Parts of the exercise:
a) In the passage on road construction, how long was the stretch of pavement the couple drove on their way to church every Sunday in Florida?
b) Reproduce the part of the passage on road construction starting at "In Minnesota, as" and ending at "finish the job.".

Source passage:

In Minnesota, as the old joke goes, the year breaks down into two seasons: winter and road construction.

When my husband and I lived in Florida for three years, we discovered that road construction is a never-ending season. Every Sunday on our way to church we traversed a seven-mile stretch of pavement that was continuously ripped up and dotted with orange cones. Season in and season out, the construction crews never seemed to finish the job.

We contrasted their apparent slowness with the Land of 10,000 Lakes, where crews will labor all week long in October to complete road maintenance. So are Minnesotans innately harder workers than Floridians? No, they simply embrace their natural limitations.

Winter provides Minnesotans with deadlines and incentives. No one knows for sure when the first snowstorm will strike and the ground freeze up. Work must be completed literally while the sun still shines.

This contrast challenges my perspective on eternity. Too often I live like a Florida-road-construction Christian—not realizing the urgency of helping to complete the job of the Great Commission. I have all day, all month, all year to communicate the gospel with a neighbor, friend or relative. What's the rush?

Data shown:
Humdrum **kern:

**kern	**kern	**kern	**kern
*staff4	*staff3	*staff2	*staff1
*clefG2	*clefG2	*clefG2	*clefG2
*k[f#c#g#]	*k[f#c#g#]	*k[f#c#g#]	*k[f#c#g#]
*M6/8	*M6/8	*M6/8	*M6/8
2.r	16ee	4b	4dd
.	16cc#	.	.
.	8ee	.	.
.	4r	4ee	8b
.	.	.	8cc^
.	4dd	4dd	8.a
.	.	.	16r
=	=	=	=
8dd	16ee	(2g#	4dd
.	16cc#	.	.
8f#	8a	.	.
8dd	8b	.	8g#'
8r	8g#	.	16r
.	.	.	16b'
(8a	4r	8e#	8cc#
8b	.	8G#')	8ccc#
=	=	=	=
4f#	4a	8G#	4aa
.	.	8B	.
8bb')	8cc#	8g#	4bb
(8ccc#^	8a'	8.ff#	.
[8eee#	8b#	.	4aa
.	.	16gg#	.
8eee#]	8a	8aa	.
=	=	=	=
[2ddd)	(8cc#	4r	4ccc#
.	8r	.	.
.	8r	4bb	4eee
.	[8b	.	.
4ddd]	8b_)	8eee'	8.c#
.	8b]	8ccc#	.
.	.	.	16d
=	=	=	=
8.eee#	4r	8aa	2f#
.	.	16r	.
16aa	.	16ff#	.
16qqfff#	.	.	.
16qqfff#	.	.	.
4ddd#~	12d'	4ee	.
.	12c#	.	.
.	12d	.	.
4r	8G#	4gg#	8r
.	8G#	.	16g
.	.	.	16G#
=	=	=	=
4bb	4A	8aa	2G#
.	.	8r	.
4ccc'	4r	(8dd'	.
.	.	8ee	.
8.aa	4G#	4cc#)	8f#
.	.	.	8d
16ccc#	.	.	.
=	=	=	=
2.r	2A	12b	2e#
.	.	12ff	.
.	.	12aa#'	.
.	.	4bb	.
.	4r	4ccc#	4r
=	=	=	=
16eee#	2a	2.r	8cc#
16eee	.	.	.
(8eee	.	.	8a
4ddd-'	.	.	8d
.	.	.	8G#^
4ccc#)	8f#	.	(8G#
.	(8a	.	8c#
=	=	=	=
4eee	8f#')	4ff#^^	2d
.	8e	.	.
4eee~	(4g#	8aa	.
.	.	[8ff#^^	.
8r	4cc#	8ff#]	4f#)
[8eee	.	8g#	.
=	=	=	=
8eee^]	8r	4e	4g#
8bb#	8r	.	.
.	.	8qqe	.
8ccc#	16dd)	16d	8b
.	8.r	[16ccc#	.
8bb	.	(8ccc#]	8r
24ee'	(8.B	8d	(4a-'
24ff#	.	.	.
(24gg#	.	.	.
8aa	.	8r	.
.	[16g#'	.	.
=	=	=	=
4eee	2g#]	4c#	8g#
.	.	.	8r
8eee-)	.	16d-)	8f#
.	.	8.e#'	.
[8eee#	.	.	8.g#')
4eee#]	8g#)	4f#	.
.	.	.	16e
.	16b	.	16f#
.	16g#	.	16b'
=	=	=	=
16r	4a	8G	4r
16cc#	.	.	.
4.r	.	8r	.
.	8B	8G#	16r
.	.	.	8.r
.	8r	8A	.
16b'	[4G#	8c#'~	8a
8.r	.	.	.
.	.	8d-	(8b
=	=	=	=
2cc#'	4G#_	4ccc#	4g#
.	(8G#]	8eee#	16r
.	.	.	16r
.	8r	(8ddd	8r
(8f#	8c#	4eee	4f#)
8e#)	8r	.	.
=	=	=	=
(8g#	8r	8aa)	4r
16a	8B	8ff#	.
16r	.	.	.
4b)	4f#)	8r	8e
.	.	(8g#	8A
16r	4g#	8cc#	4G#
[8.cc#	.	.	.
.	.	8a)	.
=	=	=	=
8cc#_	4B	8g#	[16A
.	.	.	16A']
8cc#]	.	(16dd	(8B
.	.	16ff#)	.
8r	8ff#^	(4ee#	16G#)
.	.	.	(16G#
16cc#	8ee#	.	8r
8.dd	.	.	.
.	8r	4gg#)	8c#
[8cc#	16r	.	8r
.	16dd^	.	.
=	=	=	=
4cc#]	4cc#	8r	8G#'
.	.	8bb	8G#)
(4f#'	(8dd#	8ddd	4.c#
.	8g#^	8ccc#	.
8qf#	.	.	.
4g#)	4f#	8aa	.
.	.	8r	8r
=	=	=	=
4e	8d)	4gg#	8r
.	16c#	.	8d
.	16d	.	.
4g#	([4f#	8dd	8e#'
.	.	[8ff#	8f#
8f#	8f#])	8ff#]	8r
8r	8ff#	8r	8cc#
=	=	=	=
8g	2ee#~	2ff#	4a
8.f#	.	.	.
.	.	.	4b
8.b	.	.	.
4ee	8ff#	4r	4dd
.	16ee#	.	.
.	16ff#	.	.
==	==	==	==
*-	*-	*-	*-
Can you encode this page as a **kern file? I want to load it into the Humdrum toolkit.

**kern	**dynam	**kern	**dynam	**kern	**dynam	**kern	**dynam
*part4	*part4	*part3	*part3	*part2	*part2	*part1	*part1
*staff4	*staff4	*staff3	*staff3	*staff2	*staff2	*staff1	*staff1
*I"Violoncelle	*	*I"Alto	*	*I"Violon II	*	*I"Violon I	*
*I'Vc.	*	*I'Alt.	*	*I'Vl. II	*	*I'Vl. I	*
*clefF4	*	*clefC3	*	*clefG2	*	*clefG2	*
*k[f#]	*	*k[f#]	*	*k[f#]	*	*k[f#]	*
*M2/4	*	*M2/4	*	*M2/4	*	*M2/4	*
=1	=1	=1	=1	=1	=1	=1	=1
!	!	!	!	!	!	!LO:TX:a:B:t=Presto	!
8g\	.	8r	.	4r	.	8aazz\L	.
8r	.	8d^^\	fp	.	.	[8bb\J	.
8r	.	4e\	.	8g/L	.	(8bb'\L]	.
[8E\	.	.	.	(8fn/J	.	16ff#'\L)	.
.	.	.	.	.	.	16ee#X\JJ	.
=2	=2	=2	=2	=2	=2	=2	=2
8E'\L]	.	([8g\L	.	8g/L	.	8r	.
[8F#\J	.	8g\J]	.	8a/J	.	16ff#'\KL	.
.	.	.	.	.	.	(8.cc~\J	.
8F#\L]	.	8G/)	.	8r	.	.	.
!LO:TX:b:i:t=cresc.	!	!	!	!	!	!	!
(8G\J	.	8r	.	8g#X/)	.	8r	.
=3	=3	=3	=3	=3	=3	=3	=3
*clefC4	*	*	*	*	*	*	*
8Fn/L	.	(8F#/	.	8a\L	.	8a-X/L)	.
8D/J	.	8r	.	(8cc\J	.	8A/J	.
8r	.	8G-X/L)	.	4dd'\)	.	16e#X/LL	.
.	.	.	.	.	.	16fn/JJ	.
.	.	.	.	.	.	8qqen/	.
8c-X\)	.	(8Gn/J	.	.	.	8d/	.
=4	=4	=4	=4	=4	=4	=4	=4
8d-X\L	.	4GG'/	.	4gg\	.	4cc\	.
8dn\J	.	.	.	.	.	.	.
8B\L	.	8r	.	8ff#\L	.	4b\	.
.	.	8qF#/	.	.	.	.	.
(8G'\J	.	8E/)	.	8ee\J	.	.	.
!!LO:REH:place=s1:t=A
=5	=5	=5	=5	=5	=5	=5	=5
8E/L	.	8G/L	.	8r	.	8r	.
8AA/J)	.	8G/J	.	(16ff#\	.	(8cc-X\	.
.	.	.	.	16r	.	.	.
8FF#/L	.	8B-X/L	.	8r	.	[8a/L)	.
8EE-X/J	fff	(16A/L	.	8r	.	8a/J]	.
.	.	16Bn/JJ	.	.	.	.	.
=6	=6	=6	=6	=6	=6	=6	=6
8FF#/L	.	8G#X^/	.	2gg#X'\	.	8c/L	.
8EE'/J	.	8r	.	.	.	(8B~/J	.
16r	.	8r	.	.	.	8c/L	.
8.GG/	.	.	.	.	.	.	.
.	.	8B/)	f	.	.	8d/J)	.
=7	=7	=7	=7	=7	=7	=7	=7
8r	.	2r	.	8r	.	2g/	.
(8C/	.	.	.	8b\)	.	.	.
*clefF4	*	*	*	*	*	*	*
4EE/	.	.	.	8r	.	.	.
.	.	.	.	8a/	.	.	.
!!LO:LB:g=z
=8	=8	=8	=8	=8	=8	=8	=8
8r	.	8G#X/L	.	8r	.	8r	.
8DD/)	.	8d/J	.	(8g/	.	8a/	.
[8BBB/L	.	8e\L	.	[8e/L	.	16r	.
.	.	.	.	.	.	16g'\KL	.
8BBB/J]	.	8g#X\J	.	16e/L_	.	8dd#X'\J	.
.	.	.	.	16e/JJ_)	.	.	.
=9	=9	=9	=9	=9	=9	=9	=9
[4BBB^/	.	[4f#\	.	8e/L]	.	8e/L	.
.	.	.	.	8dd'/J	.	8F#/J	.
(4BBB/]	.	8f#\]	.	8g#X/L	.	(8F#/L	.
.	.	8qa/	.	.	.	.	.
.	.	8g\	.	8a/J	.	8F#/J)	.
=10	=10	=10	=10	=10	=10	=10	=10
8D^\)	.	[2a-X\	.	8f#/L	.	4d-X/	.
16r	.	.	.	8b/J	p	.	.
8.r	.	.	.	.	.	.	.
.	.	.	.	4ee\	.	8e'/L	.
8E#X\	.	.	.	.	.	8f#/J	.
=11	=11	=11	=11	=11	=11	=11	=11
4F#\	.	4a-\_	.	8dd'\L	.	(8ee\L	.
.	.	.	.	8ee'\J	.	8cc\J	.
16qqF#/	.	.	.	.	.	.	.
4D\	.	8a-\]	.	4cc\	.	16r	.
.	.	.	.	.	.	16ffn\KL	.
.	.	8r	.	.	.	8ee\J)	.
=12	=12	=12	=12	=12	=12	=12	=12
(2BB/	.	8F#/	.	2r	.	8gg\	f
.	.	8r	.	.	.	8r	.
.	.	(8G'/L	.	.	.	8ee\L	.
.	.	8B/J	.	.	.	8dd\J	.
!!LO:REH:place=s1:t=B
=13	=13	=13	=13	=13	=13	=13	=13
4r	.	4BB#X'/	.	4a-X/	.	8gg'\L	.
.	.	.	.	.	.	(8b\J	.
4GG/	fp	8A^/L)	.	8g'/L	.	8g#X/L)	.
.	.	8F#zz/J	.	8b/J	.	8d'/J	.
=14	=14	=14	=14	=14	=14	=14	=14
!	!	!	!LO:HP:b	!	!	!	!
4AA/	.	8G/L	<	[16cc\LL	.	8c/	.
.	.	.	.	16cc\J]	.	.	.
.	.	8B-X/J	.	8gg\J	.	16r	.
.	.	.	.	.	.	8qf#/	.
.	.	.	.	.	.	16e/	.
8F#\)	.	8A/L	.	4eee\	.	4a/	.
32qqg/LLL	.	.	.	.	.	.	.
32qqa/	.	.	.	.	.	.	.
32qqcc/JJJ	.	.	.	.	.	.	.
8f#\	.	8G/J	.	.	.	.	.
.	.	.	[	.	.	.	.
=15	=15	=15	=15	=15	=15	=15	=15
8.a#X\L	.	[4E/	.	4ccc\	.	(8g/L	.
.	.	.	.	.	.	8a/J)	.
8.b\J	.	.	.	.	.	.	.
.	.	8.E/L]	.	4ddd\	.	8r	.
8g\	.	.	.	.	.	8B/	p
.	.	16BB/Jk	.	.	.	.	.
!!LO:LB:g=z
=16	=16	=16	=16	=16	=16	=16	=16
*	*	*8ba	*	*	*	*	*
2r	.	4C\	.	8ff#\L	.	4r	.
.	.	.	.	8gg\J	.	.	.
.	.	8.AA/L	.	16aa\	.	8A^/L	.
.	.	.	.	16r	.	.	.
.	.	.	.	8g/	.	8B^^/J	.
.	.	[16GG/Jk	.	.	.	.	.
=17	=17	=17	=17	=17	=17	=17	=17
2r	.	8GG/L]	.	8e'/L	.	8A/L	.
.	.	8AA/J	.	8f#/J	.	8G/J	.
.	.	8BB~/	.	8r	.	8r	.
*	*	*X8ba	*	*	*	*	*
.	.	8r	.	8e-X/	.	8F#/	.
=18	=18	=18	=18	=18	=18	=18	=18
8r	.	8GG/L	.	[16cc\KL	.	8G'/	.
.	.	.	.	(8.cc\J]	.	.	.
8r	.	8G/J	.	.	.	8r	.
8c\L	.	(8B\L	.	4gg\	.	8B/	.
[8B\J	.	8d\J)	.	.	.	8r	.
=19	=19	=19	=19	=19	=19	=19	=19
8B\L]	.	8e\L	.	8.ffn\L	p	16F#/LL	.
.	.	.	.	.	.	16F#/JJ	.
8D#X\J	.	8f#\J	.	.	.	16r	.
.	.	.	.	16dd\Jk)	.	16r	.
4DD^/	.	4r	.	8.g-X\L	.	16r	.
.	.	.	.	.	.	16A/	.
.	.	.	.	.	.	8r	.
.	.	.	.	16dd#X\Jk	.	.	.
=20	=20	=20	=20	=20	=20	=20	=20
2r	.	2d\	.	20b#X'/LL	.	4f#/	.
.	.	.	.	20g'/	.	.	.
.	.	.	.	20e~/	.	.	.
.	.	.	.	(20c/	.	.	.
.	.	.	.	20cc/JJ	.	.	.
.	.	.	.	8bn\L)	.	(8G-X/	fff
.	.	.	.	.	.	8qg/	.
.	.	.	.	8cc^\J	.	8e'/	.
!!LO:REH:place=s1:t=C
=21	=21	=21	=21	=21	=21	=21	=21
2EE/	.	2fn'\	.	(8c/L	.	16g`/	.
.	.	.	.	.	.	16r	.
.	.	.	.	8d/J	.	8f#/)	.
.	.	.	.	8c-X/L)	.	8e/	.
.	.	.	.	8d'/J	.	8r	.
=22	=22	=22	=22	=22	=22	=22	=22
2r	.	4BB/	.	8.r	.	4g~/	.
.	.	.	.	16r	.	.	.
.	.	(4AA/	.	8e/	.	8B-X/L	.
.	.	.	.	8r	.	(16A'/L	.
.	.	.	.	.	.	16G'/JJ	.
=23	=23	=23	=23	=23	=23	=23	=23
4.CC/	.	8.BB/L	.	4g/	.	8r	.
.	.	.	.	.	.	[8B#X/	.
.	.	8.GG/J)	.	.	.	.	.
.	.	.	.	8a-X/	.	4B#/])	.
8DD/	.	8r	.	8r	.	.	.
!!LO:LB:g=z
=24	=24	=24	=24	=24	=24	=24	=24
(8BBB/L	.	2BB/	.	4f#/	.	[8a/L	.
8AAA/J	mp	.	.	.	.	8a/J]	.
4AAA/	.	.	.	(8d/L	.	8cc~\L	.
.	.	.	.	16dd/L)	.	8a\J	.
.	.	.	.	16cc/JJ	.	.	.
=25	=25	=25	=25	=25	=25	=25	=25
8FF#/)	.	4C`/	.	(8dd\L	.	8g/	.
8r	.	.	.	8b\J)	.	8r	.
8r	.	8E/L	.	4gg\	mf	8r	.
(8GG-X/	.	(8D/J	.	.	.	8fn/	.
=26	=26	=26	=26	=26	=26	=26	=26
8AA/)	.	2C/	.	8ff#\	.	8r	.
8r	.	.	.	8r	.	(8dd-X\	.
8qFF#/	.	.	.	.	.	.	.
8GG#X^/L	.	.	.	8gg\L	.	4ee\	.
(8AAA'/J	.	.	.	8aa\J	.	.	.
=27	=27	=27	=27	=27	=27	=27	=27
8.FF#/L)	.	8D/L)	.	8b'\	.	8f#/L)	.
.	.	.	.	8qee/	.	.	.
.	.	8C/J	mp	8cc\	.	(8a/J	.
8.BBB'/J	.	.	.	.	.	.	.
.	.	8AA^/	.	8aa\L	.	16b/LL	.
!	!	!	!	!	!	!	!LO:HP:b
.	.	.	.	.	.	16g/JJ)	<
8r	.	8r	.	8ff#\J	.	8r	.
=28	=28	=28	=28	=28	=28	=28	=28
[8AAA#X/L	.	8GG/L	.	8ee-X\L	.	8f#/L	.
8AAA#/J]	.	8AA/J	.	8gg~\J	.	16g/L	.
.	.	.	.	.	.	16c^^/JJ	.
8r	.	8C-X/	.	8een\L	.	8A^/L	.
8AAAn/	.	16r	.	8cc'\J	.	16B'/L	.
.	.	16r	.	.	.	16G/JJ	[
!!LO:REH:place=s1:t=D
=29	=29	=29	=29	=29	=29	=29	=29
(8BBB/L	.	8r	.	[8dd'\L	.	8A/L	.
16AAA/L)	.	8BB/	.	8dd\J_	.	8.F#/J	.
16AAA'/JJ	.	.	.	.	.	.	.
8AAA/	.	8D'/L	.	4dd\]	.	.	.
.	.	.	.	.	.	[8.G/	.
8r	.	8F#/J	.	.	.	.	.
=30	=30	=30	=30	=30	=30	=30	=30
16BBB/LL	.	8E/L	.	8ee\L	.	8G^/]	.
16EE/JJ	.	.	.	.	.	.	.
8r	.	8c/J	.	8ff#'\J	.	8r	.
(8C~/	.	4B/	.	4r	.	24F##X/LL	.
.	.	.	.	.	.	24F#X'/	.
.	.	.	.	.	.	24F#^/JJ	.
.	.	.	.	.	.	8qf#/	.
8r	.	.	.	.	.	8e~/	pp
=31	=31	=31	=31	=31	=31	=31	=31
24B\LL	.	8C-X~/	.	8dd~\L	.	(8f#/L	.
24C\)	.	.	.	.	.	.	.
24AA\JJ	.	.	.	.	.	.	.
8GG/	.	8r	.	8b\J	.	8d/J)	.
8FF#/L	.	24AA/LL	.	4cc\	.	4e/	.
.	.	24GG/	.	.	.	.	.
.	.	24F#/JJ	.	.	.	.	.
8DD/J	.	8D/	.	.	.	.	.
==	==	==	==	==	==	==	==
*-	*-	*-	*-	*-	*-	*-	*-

Per-task outputs:
a) Seven miles.

b)
In Minnesota, as the old joke goes, the year breaks down into two seasons: winter and road construction.

When my husband and I lived in Florida for three years, we discovered that road construction is a never-ending season. Every Sunday on our way to church we traversed a seven-mile stretch of pavement that was continuously ripped up and dotted with orange cones. Season in and season out, the construction crews never seemed to finish the job.